Sunday, December 04, 2005

And they think we're crazy???

Scientologists believe that most human problems. can be traced to lingering spirits of an extraterrestrial people massacred by their ruler, Xenu, over 75 million years ago. These spirits attach themselves by "clusters" to individuals in the contemporary world, causing spiritual harm and negatively influencing the lives of their hosts.

Weird stuff huh? That ain't the half of it. This "religion" was started by a failed science fiction writer (you can tell by his writings about aliens)Ron L. Hubbard....and so he started his own religion. But it sure has attracted a lot of famous followers in Hollywood with ALOT of money.

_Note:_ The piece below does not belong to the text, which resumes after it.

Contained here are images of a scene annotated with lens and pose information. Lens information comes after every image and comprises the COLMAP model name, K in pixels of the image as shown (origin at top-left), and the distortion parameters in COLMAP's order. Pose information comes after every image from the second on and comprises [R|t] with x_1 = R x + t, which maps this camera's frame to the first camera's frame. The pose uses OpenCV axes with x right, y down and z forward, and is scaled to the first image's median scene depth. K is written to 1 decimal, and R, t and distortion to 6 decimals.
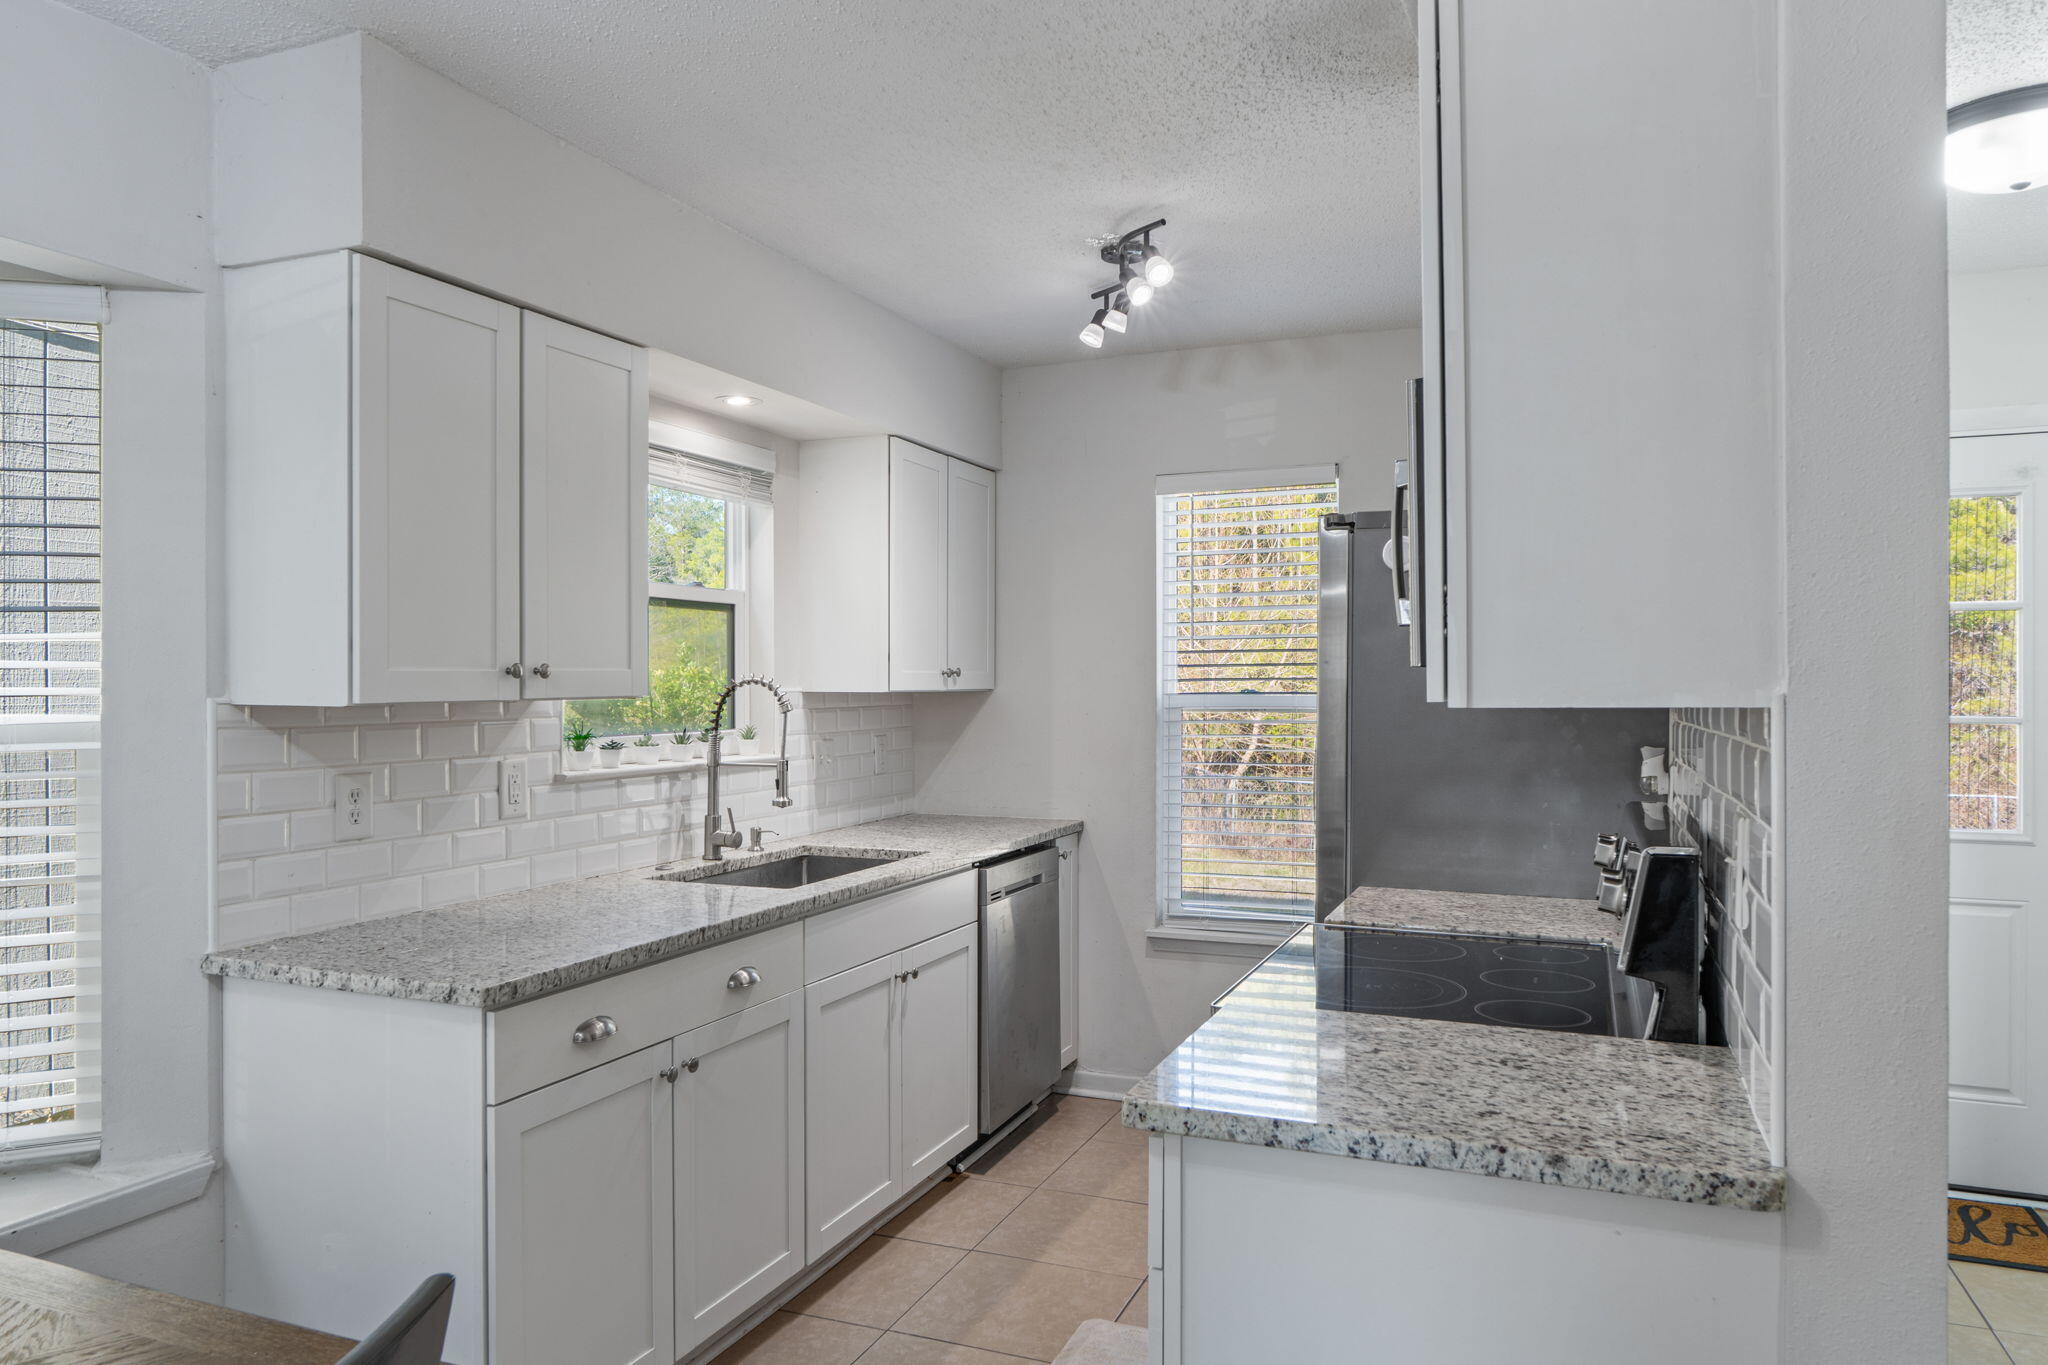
lens RADIAL K [[1354.8, 0, 1016.7], [0, 1354.8, 678.1], [0, 0, 1]] dist [-0.008149, -0.002543]
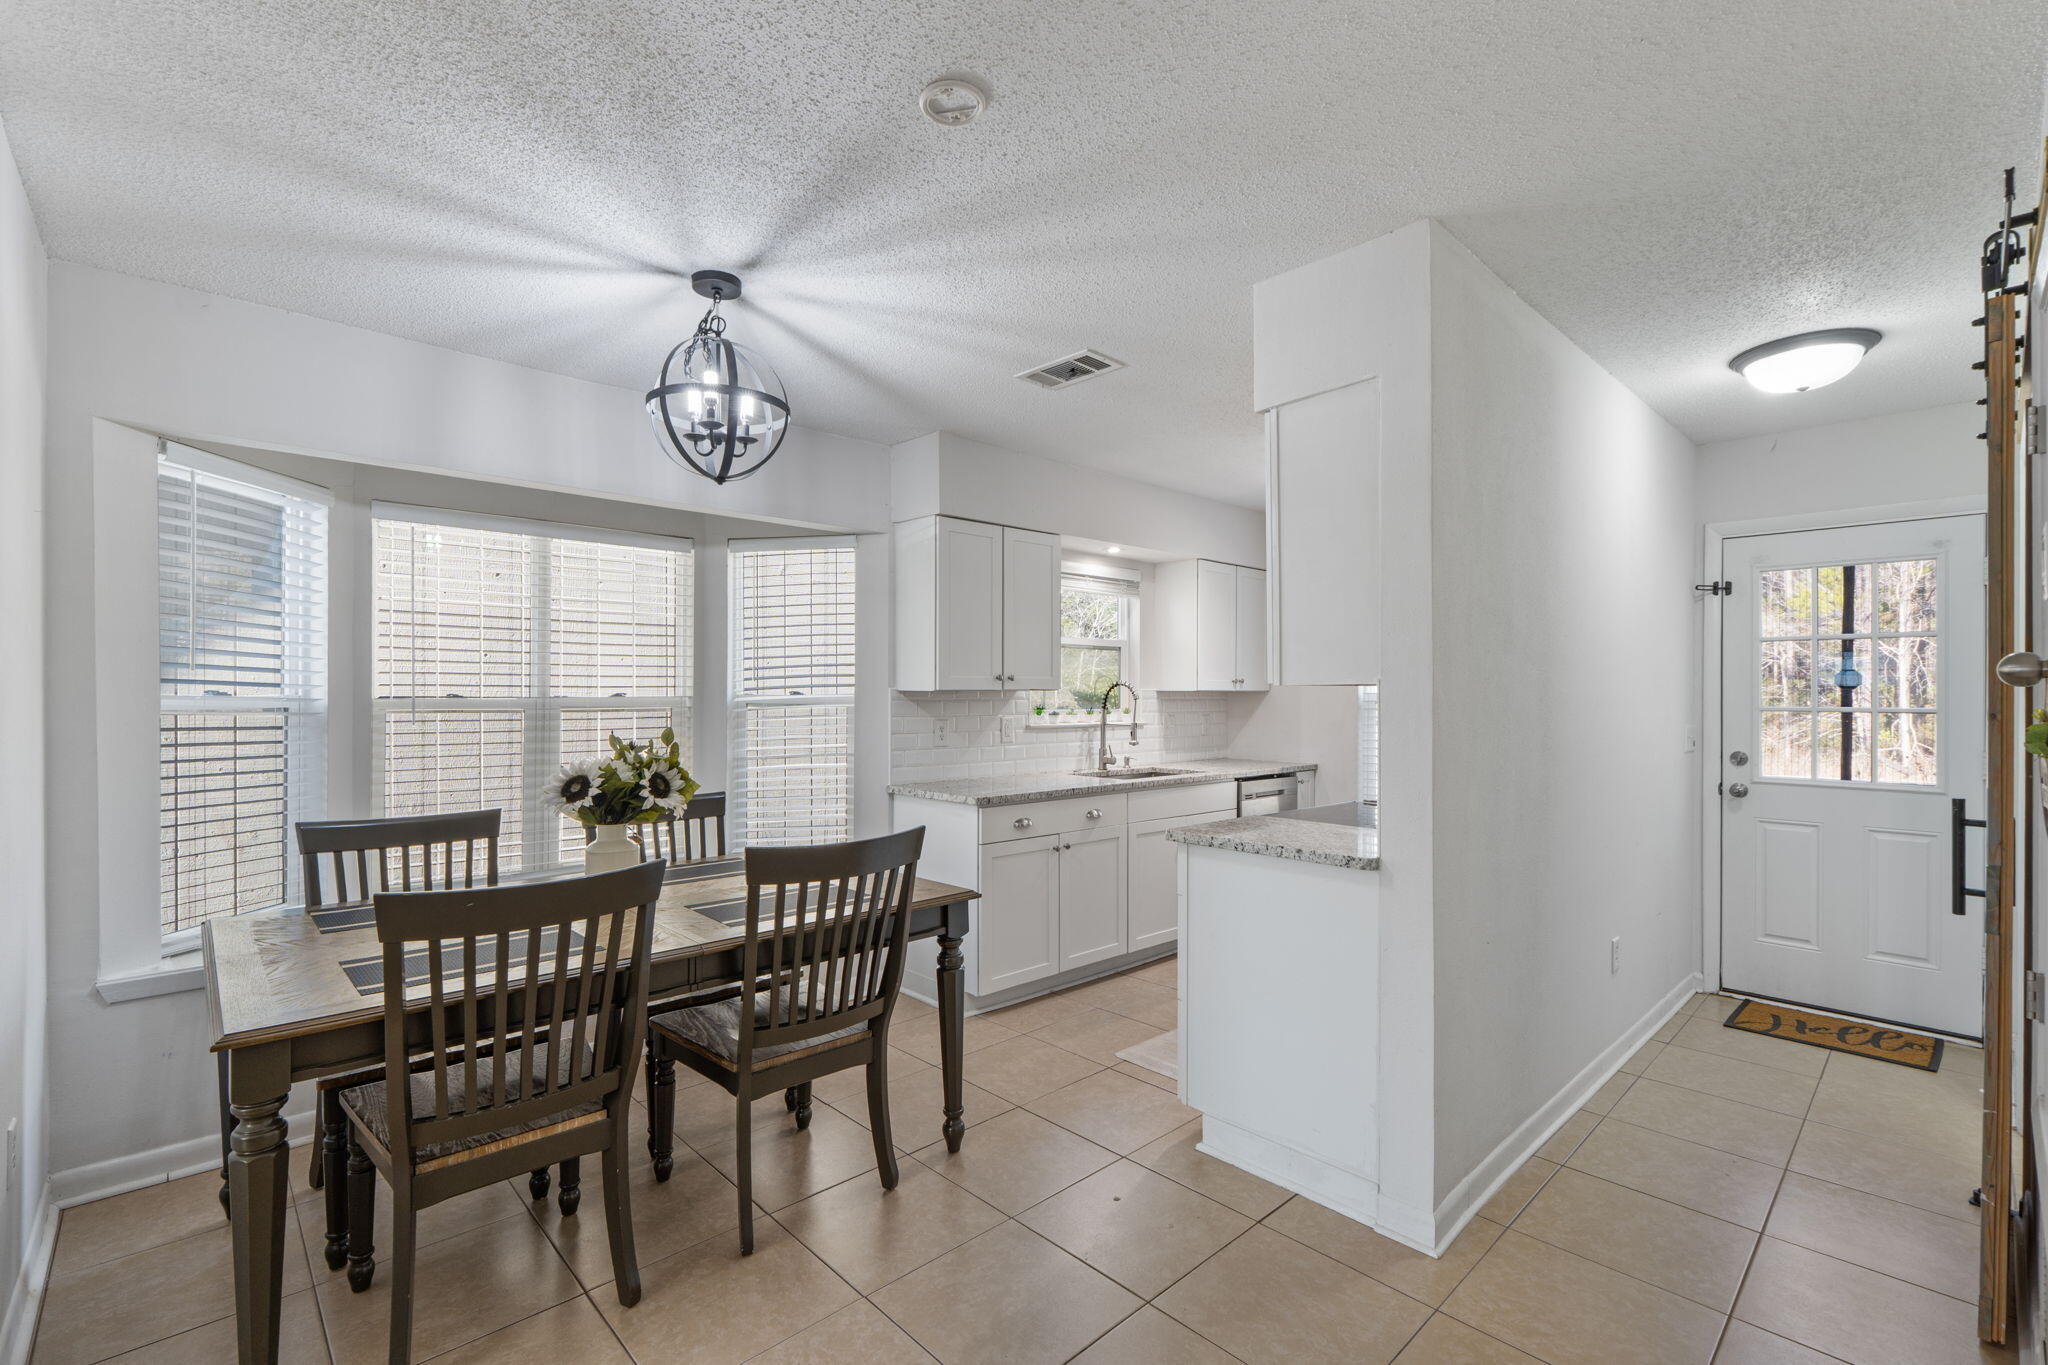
lens RADIAL K [[905.0, 0, 1017.1], [0, 905.0, 689.7], [0, 0, 1]] dist [-0.000169, 0.000303]
pose [[0.910739, 0.002490, -0.412975, 0.233819], [-0.003604, 0.999992, -0.001919, 0.013839], [0.412967, 0.003236, 0.910740, -0.329201]]
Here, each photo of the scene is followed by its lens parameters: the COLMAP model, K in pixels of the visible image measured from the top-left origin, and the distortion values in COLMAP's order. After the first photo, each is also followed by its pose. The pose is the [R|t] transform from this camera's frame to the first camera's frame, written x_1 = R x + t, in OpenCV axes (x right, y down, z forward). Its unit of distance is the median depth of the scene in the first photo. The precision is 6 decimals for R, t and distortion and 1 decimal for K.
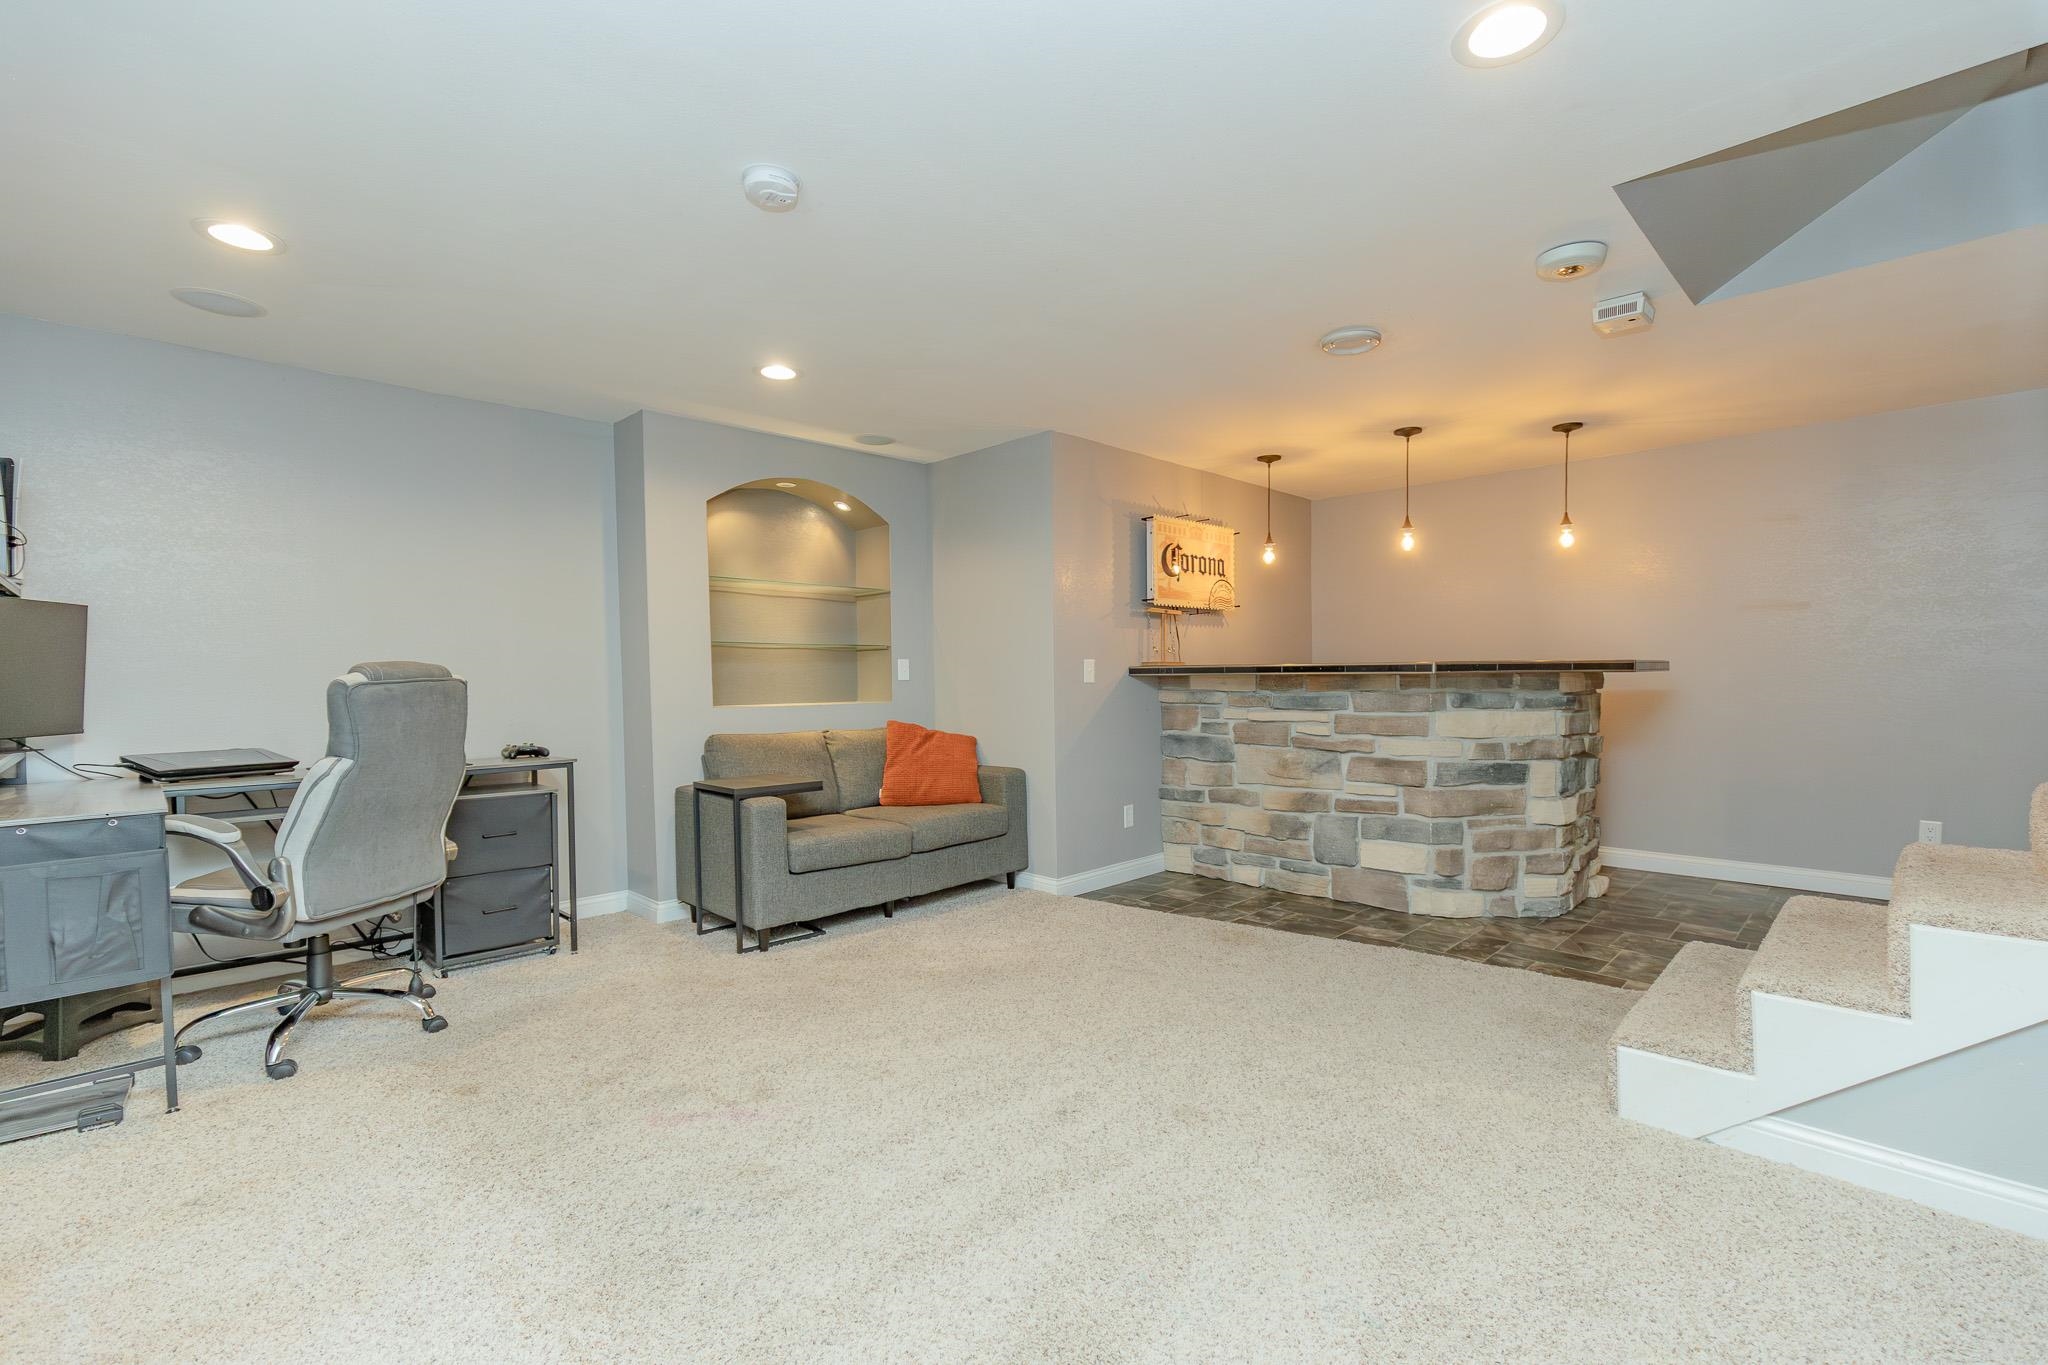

Michael Pattinson was with the "church" for over 20 years and came out telling all. Anyone can google his name and find out his story...it's pretty interesting.
This copied from:
http://www.smh.com.au/articles/2005/12/02/1133422108779.html
Former Scientologists familiar with Hubbard's teachings on reincarnation say the symbol marks a "return point" so loyal staff members know where they can find the founder's works when they travel here in the future from other places in the universe.
"As a lifetime staff member, you sign a billion-year contract. It's not just symbolic," said Bruce Hines, who spent 30 years in Scientology but is now critical of it. "You know you are coming back and you will defend the movement no matter what … The fact that they would etch this into the desert to be seen from space, it fits into the whole ideology."
Scientology traces most of mankind's woes to an evil alien lord named Xenu, a galactic holocaust perpetrated 75 million years ago and the field of psychiatry. (The latter is a particular concern, as all of America now knows, of the actor Tom Cruise.)
The church maintains two other vaults, in California, to preserve Hubbard's materials and words, according to Hines and another former staff member who also quit a couple of years ago, Chuck Beatty.
"The whole purpose of putting these teachings in the underground vaults was expressly so that in the event that everything gets wiped out somehow, someone would be willing to locate them and they would still be there," says Beatty, who spent 28 years in Scientology. Some loyalists are given the "super-duper confidential" job of coming back to Earth in the far-off future, he adds.